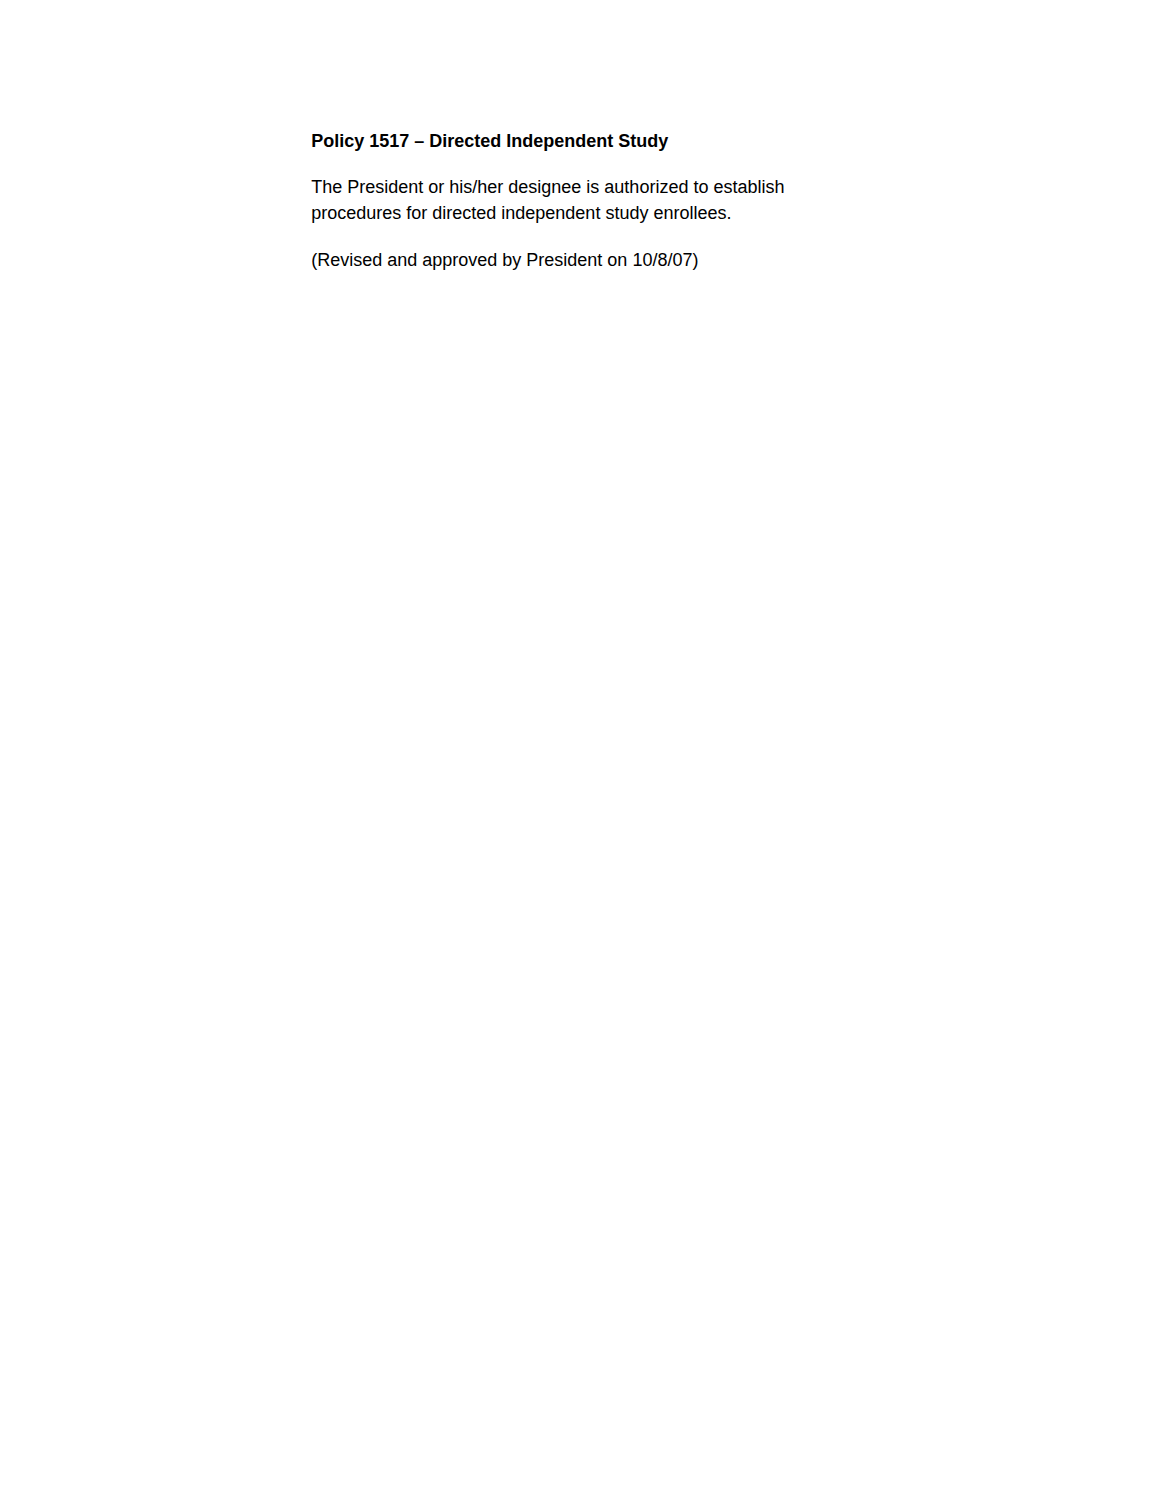Policy 1517 – Directed Independent Study
The President or his/her designee is authorized to establish procedures for directed independent study enrollees.
(Revised and approved by President on 10/8/07)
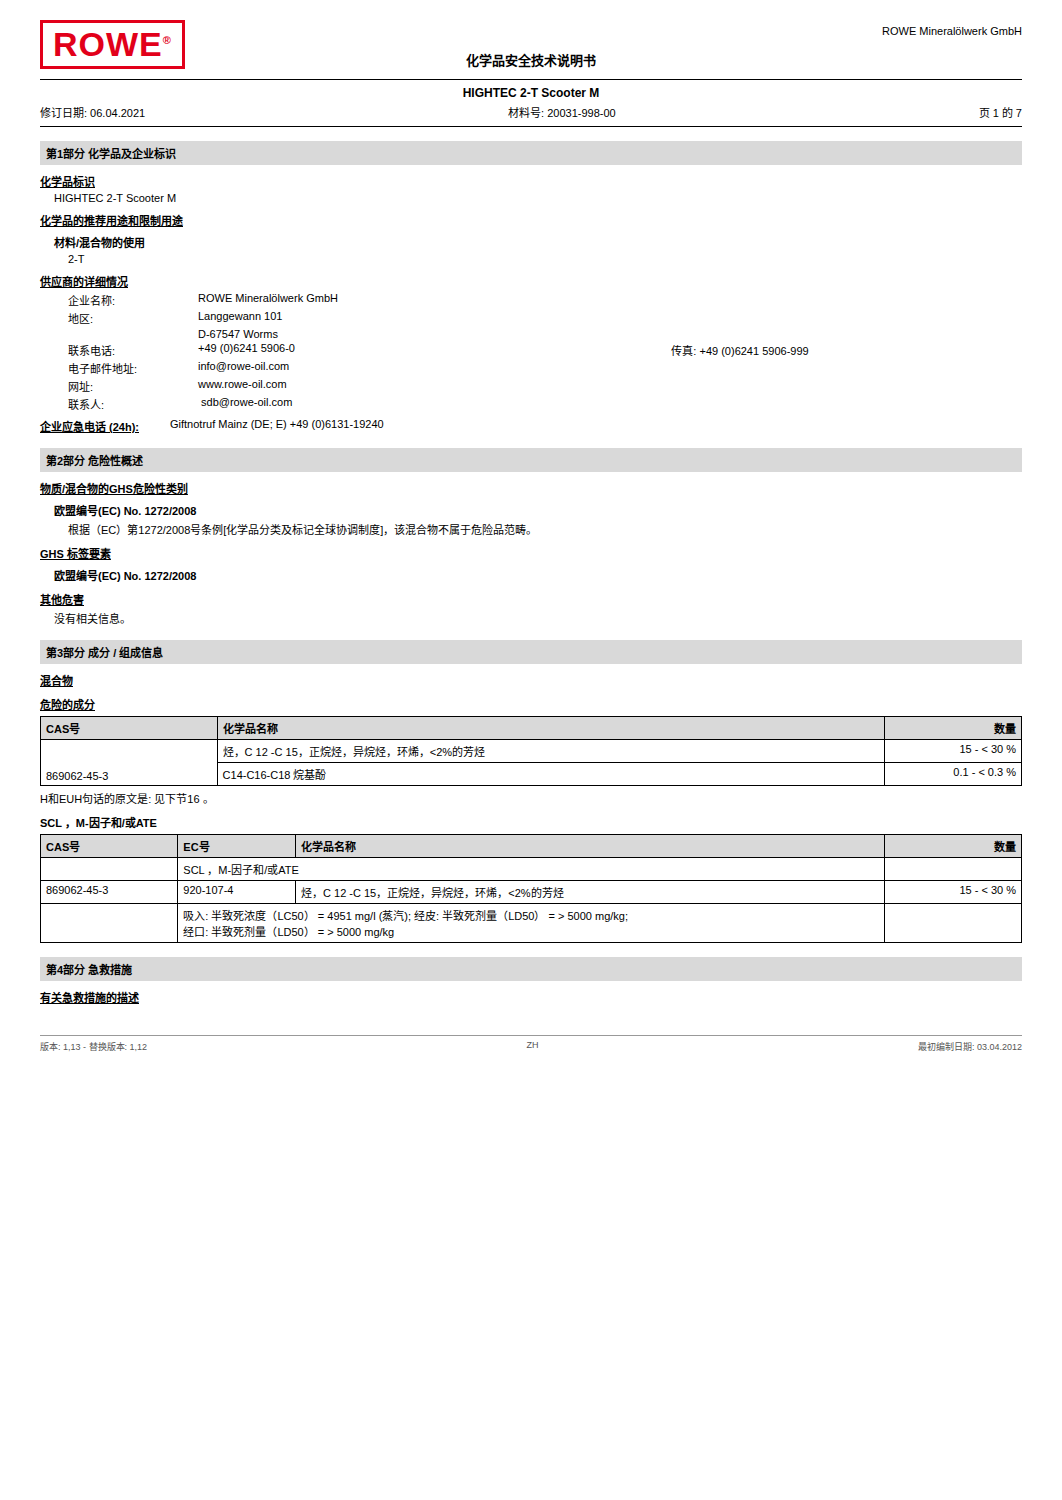ROWE®
化学品安全技术说明书
ROWE Mineralölwerk GmbH
HIGHTEC 2-T Scooter M
修订日期: 06.04.2021
材料号: 20031-998-00
页 1 的 7
第1部分 化学品及企业标识
化学品标识
HIGHTEC 2-T Scooter M
化学品的推荐用途和限制用途
材料/混合物的使用
2-T
供应商的详细情况
企业名称:
ROWE Mineralölwerk GmbH
地区:
Langgewann 101
D-67547 Worms
联系电话:
+49 (0)6241 5906-0
传真: +49 (0)6241 5906-999
电子邮件地址:
info@rowe-oil.com
网址:
www.rowe-oil.com
联系人:
sdb@rowe-oil.com
企业应急电话 (24h):
Giftnotruf Mainz (DE; E) +49 (0)6131-19240
第2部分 危险性概述
物质/混合物的GHS危险性类别
欧盟编号(EC) No. 1272/2008
根据（EC）第1272/2008号条例[化学品分类及标记全球协调制度]，该混合物不属于危险品范畴。
GHS 标签要素
欧盟编号(EC) No. 1272/2008
其他危害
没有相关信息。
第3部分 成分 / 组成信息
混合物
危险的成分
| CAS号 | 化学品名称 | 数量 |
| --- | --- | --- |
| 869062-45-3 | 烃，C 12 -C 15，正烷烃，异烷烃，环烯，<2%的芳烃 | 15 - < 30 % |
| C14-C16-C18 烷基酚 | 0.1 - < 0.3 % |
H和EUH句话的原文是: 见下节16 。
SCL ，M-因子和/或ATE
| CAS号 | EC号 | 化学品名称 | 数量 |
| --- | --- | --- | --- |
| | SCL ，M-因子和/或ATE | |
| 869062-45-3 | 920-107-4 | 烃，C 12 -C 15，正烷烃，异烷烃，环烯，<2%的芳烃 | 15 - < 30 % |
| | 吸入: 半致死浓度（LC50） = 4951 mg/l (蒸汽); 经皮: 半致死剂量（LD50） = > 5000 mg/kg; 经口: 半致死剂量（LD50） = > 5000 mg/kg | |
第4部分 急救措施
有关急救措施的描述
版本: 1,13 - 替换版本: 1,12
ZH
最初编制日期: 03.04.2012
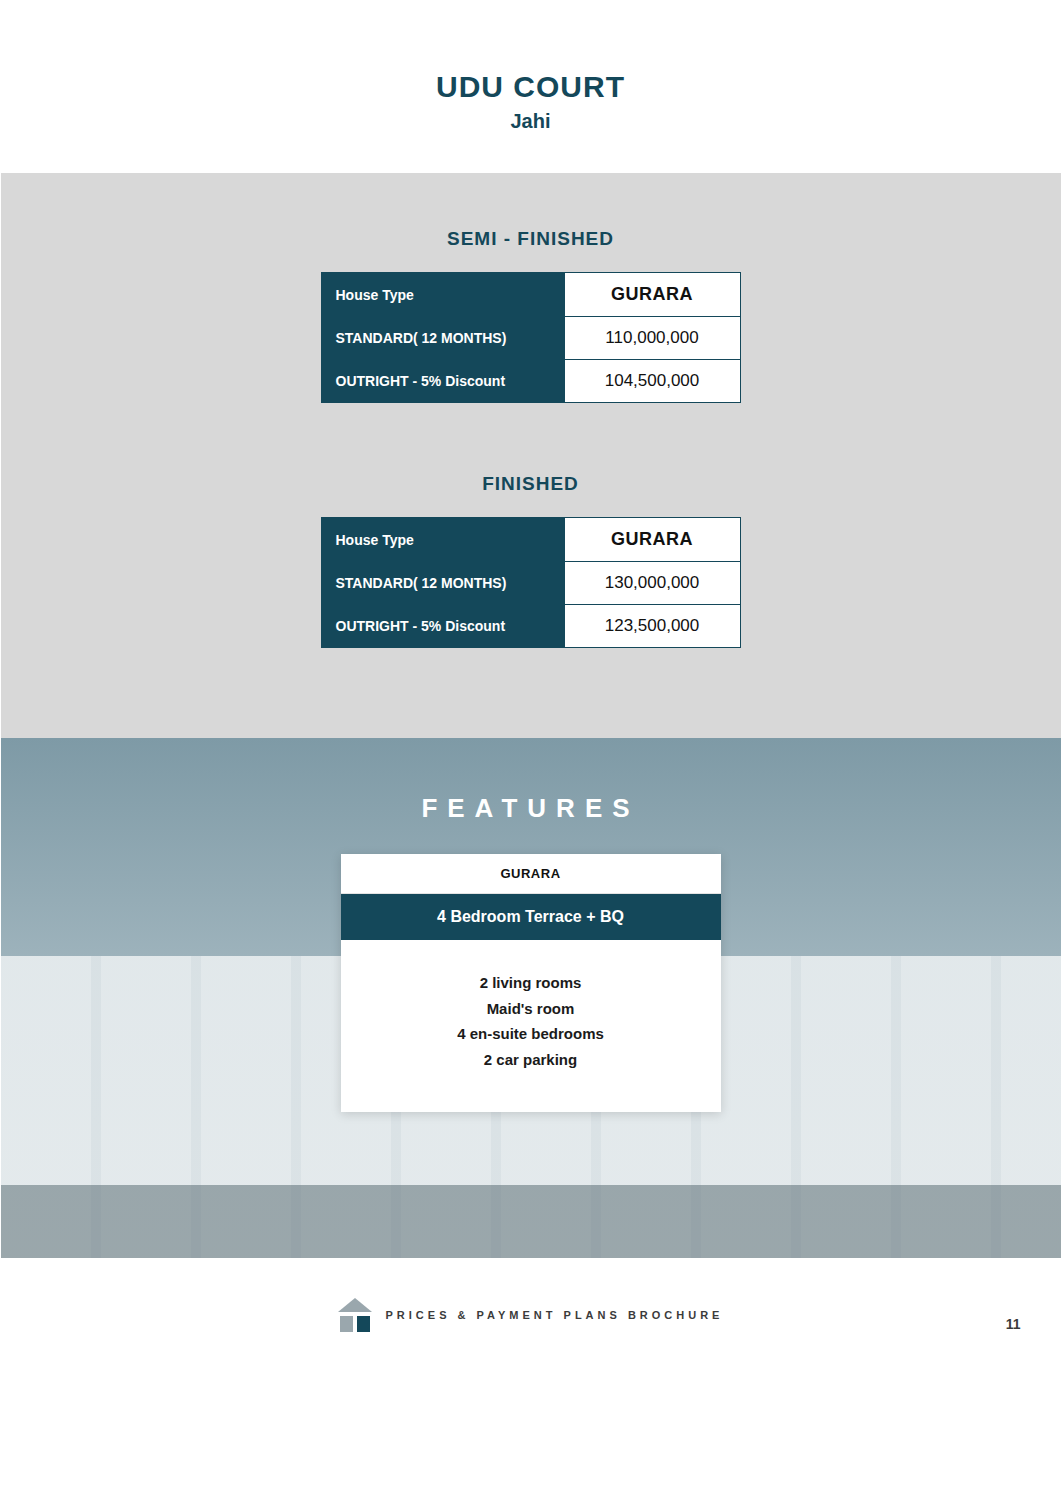UDU COURT
Jahi
SEMI - FINISHED
| House Type | GURARA |
| STANDARD( 12 MONTHS) | 110,000,000 |
| OUTRIGHT - 5% Discount | 104,500,000 |
FINISHED
| House Type | GURARA |
| STANDARD( 12 MONTHS) | 130,000,000 |
| OUTRIGHT - 5% Discount | 123,500,000 |
FEATURES
GURARA
4 Bedroom Terrace + BQ
2 living rooms
Maid's room
4 en-suite bedrooms
2 car parking
PRICES & PAYMENT PLANS BROCHURE
11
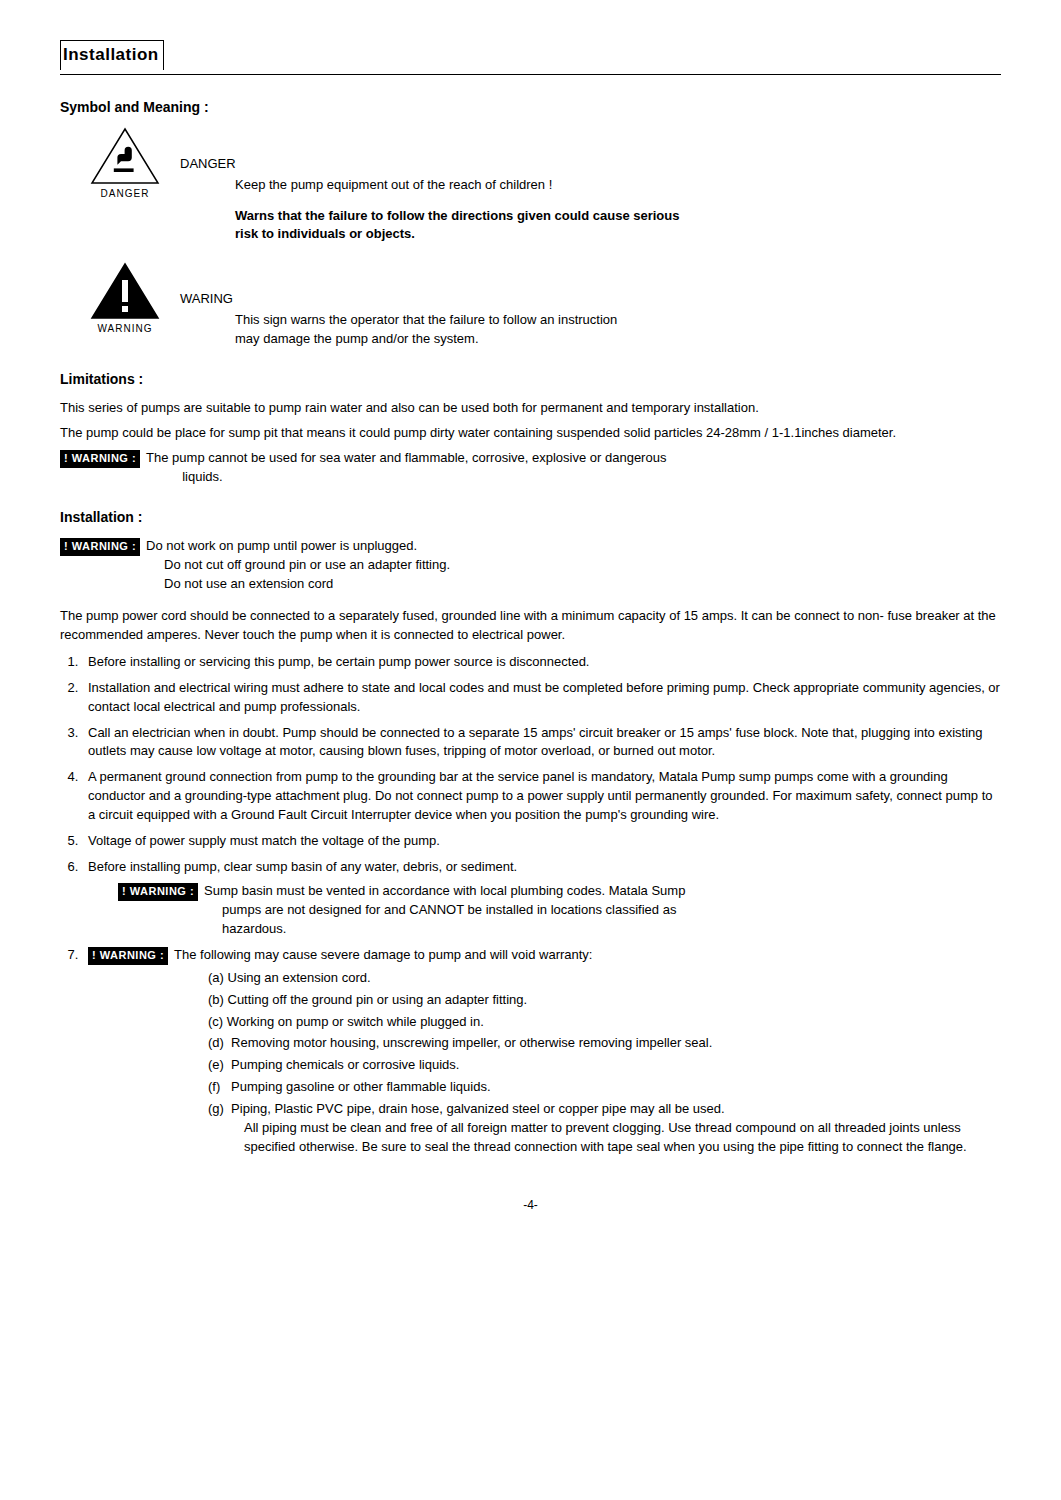Installation
Symbol and Meaning :
DANGER
DANGER
Keep the pump equipment out of the reach of children !
Warns that the failure to follow the directions given could cause serious
risk to individuals or objects.
WARNING
WARING
This sign warns the operator that the failure to follow an instruction
may damage the pump and/or the system.
Limitations :
This series of pumps are suitable to pump rain water and also can be used both for permanent and temporary installation.
The pump could be place for sump pit that means it could pump dirty water containing suspended solid particles 24-28mm / 1-1.1inches diameter.
! WARNING :
The pump cannot be used for sea water and flammable, corrosive, explosive or dangerous
liquids.
Installation :
! WARNING :
Do not work on pump until power is unplugged.
Do not cut off ground pin or use an adapter fitting.
Do not use an extension cord
The pump power cord should be connected to a separately fused, grounded line with a minimum capacity of 15 amps. It can be connect to non- fuse breaker at the recommended amperes. Never touch the pump when it is connected to electrical power.
Before installing or servicing this pump, be certain pump power source is disconnected.
Installation and electrical wiring must adhere to state and local codes and must be completed before priming pump. Check appropriate community agencies, or contact local electrical and pump professionals.
Call an electrician when in doubt. Pump should be connected to a separate 15 amps' circuit breaker or 15 amps' fuse block. Note that, plugging into existing outlets may cause low voltage at motor, causing blown fuses, tripping of motor overload, or burned out motor.
A permanent ground connection from pump to the grounding bar at the service panel is mandatory, Matala Pump sump pumps come with a grounding conductor and a grounding-type attachment plug. Do not connect pump to a power supply until permanently grounded. For maximum safety, connect pump to a circuit equipped with a Ground Fault Circuit Interrupter device when you position the pump's grounding wire.
Voltage of power supply must match the voltage of the pump.
Before installing pump, clear sump basin of any water, debris, or sediment.
! WARNING :
Sump basin must be vented in accordance with local plumbing codes. Matala Sump
pumps are not designed for and CANNOT be installed in locations classified as
hazardous.
! WARNING :
The following may cause severe damage to pump and will void warranty:
(a) Using an extension cord.
(b) Cutting off the ground pin or using an adapter fitting.
(c) Working on pump or switch while plugged in.
(d) Removing motor housing, unscrewing impeller, or otherwise removing impeller seal.
(e) Pumping chemicals or corrosive liquids.
(f) Pumping gasoline or other flammable liquids.
(g) Piping, Plastic PVC pipe, drain hose, galvanized steel or copper pipe may all be used. All piping must be clean and free of all foreign matter to prevent clogging. Use thread compound on all threaded joints unless specified otherwise. Be sure to seal the thread connection with tape seal when you using the pipe fitting to connect the flange.
-4-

__Instructions to follow__
Which lines in the records above contain the string "STANDARD"? Copy them.

__Result__
| STANDARD( 12 MONTHS) | 110,000,000 |
| STANDARD( 12 MONTHS) | 130,000,000 |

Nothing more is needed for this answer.